To find out how many moles of NH3 would be formed from 50 grams of (NH4)2SO4, you need to use the given equation and convert the mass of (NH4)2SO4 to moles.

Let's start by calculating the molar mass of (NH4)2SO4:
(NH4)2SO4 = 2(NH4) + SO4
= 2(NH4) + S + 4O
= 2(14.01 g/mol) + 32.07 g/mol + 4(16.00 g/mol)
= 28.02 g/mol + 32.07 g/mol + 64.00 g/mol
= 124.09 g/mol

Now, we can use the molar mass to calculate the number of moles of (NH4)2SO4:
moles = mass / molar mass
moles = 50 g / 124.09 g/mol
moles = 0.403 moles

From the balanced equation, we can see that each mole of (NH4)2SO4 will produce 2 moles of NH3.
So, the number of moles of NH3 formed can be calculated as:
moles of NH3 = 0.403 moles x 2
moles of NH3 = 0.806 moles

Therefore, 0.806 moles of NH3 would be formed from 50 grams of (NH4)2SO4.

To determine how many moles of NH3 would be formed from 50 grams of (NH4)2SO4, we need to use the concept of moles and molar masses.

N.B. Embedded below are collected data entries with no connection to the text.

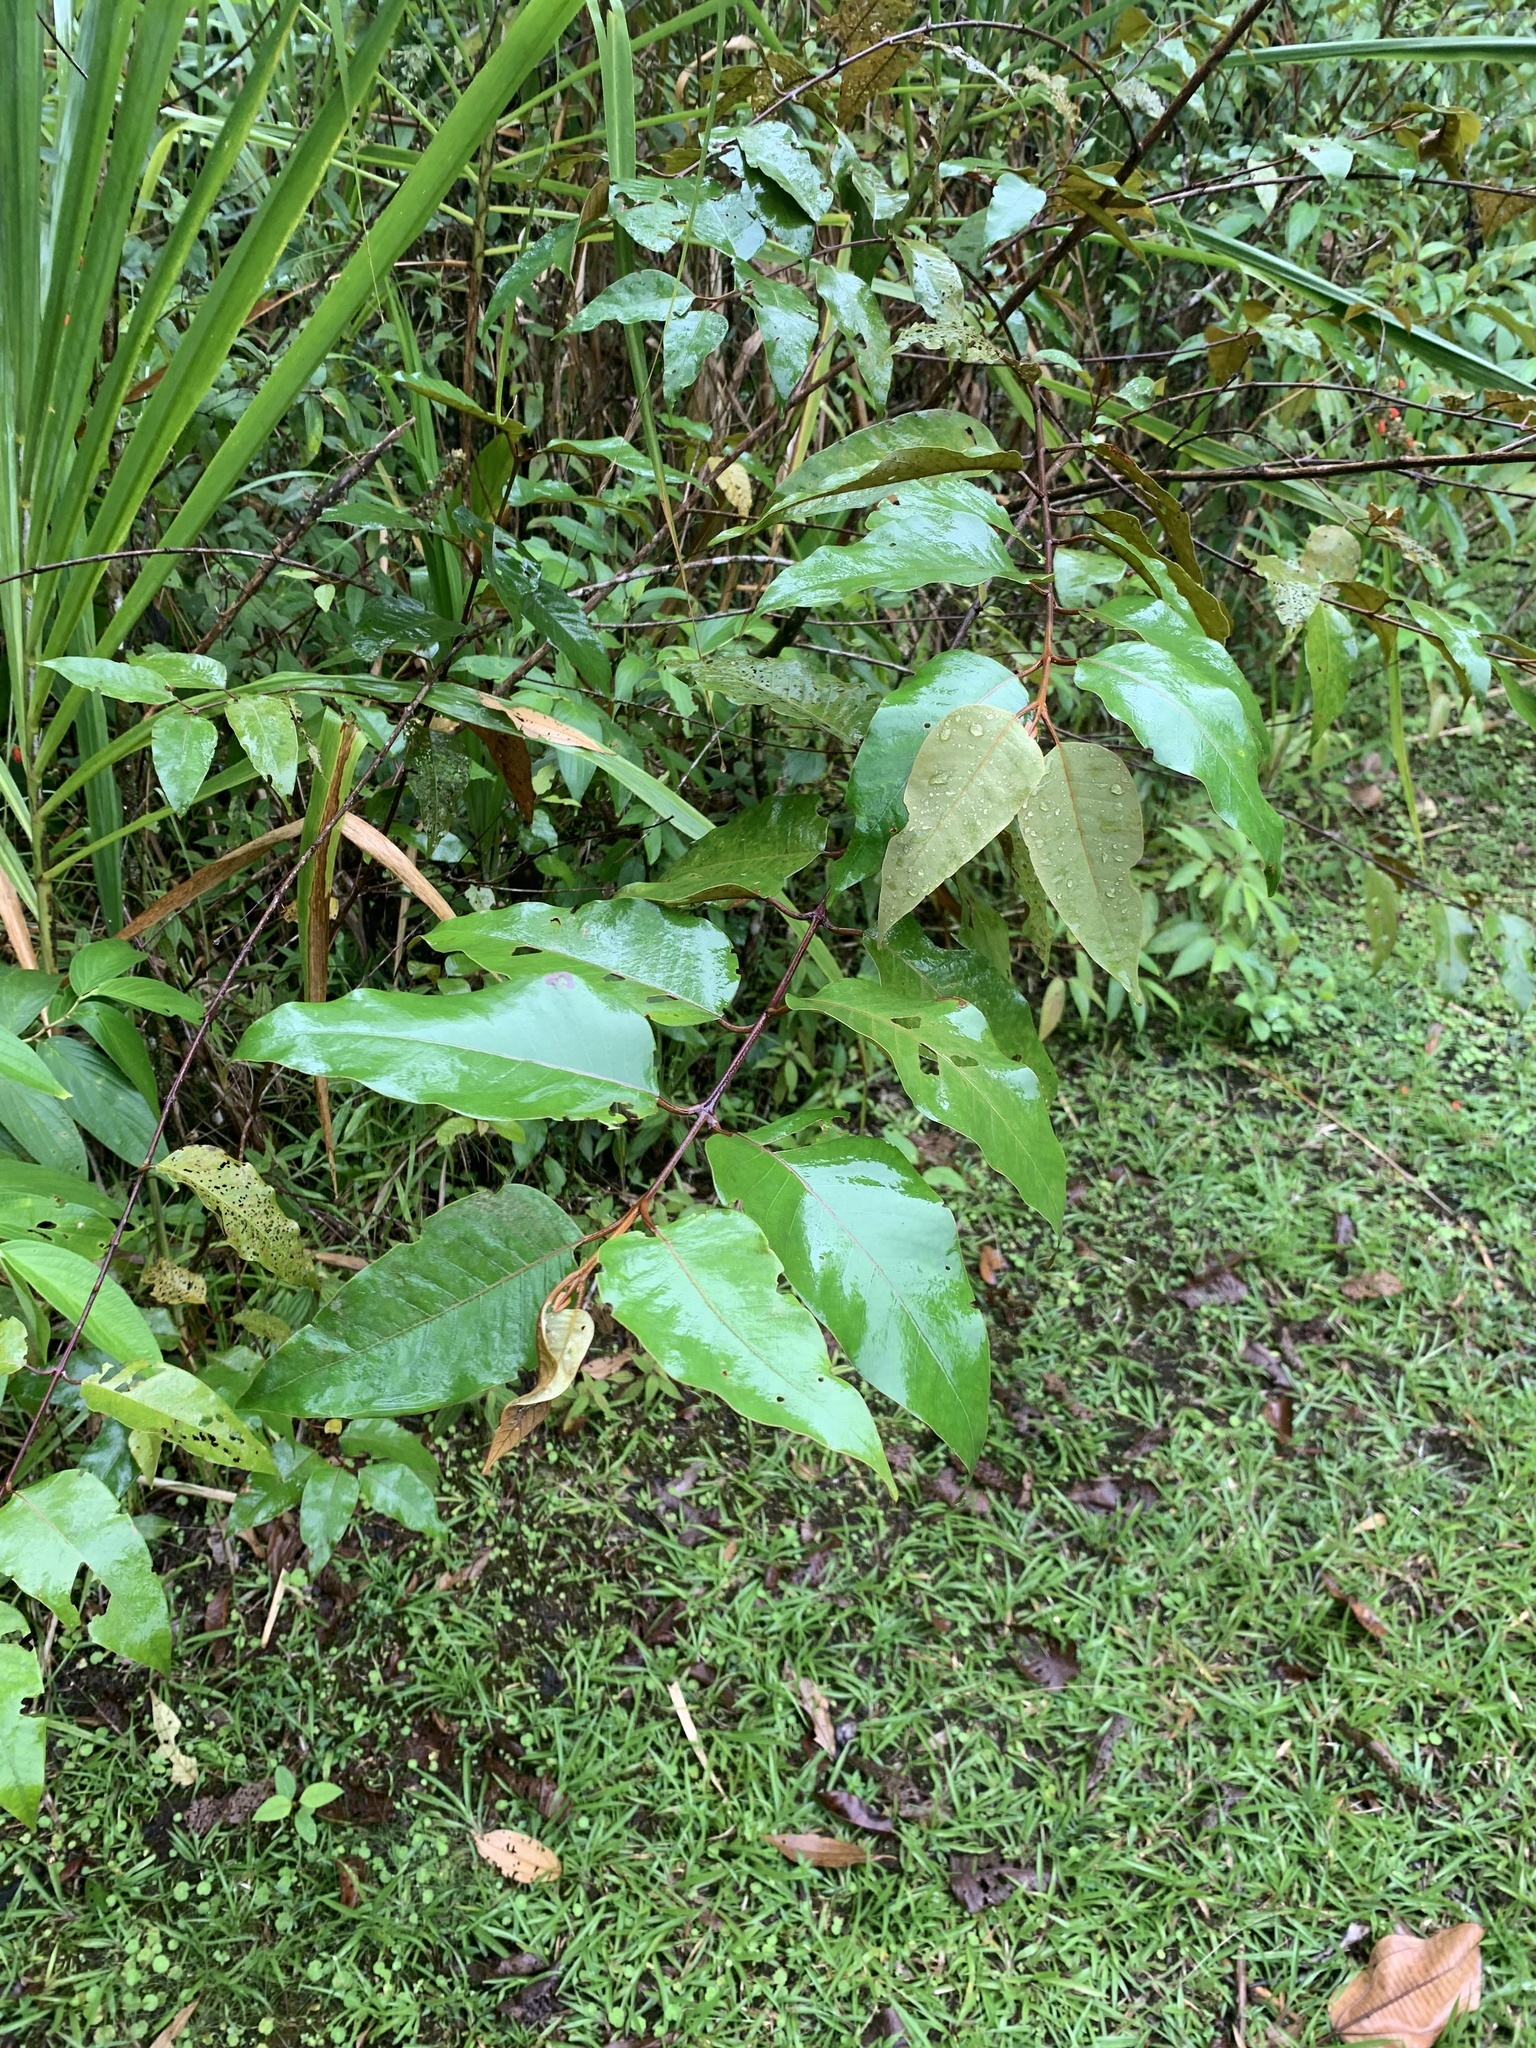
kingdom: Plantae
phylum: Tracheophyta
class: Magnoliopsida
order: Malpighiales
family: Hypericaceae
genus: Vismia
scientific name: Vismia baccifera
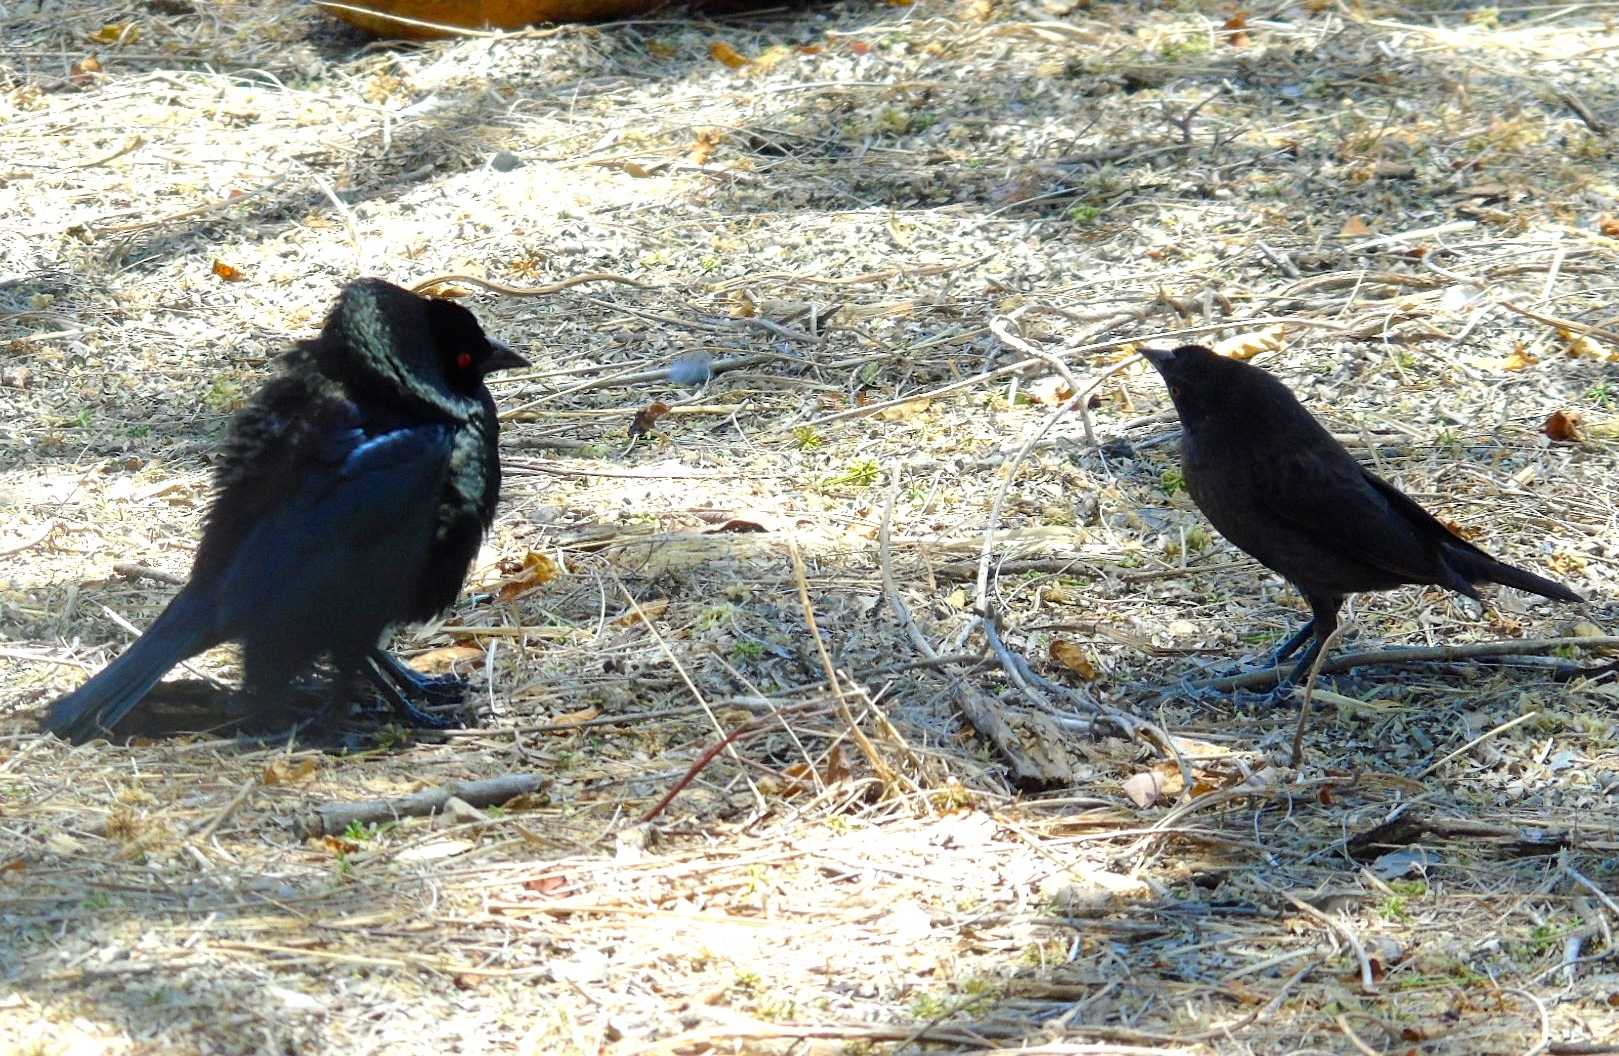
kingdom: Animalia
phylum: Chordata
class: Aves
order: Passeriformes
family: Icteridae
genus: Molothrus
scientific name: Molothrus aeneus
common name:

First, let's find the molar mass of (NH4)2SO4:
(NH4)2SO4
[N: 14.01 g/mol × 2] + [H: 1.01 g/mol × 8] + [S: 32.07 g/mol] + [O: 16.00 g/mol × 4]
28.02 g/mol + 8.08 g/mol + 32.07 g/mol + 64.00 g/mol
= 132.17 g/mol

Next, we need to calculate the moles of (NH4)2SO4:
Moles = Mass / Molar mass
Moles = 50 g / 132.17 g/mol
Moles ≈ 0.378 mol

Now, let's look at the balanced equation:
(NH4)2SO4 + 2 NaOH = 2 NH3 + 2 H2O + Na2SO4

According to the balanced equation, the molar ratio between (NH4)2SO4 and NH3 is 1:2. This means that for every 1 mole of (NH4)2SO4, we will have 2 moles of NH3.

Therefore, if we have 0.378 moles of (NH4)2SO4, we can calculate the moles of NH3 as follows:
Moles of NH3 = Moles of (NH4)2SO4 × (2 moles of NH3 / 1 mole of (NH4)2SO4)
Moles of NH3 = 0.378 mol × (2 mol/1 mol)
Moles of NH3 = 0.756 mol

Hence, from 50 grams of (NH4)2SO4, approximately 0.756 moles of NH3 would be formed in the given equation.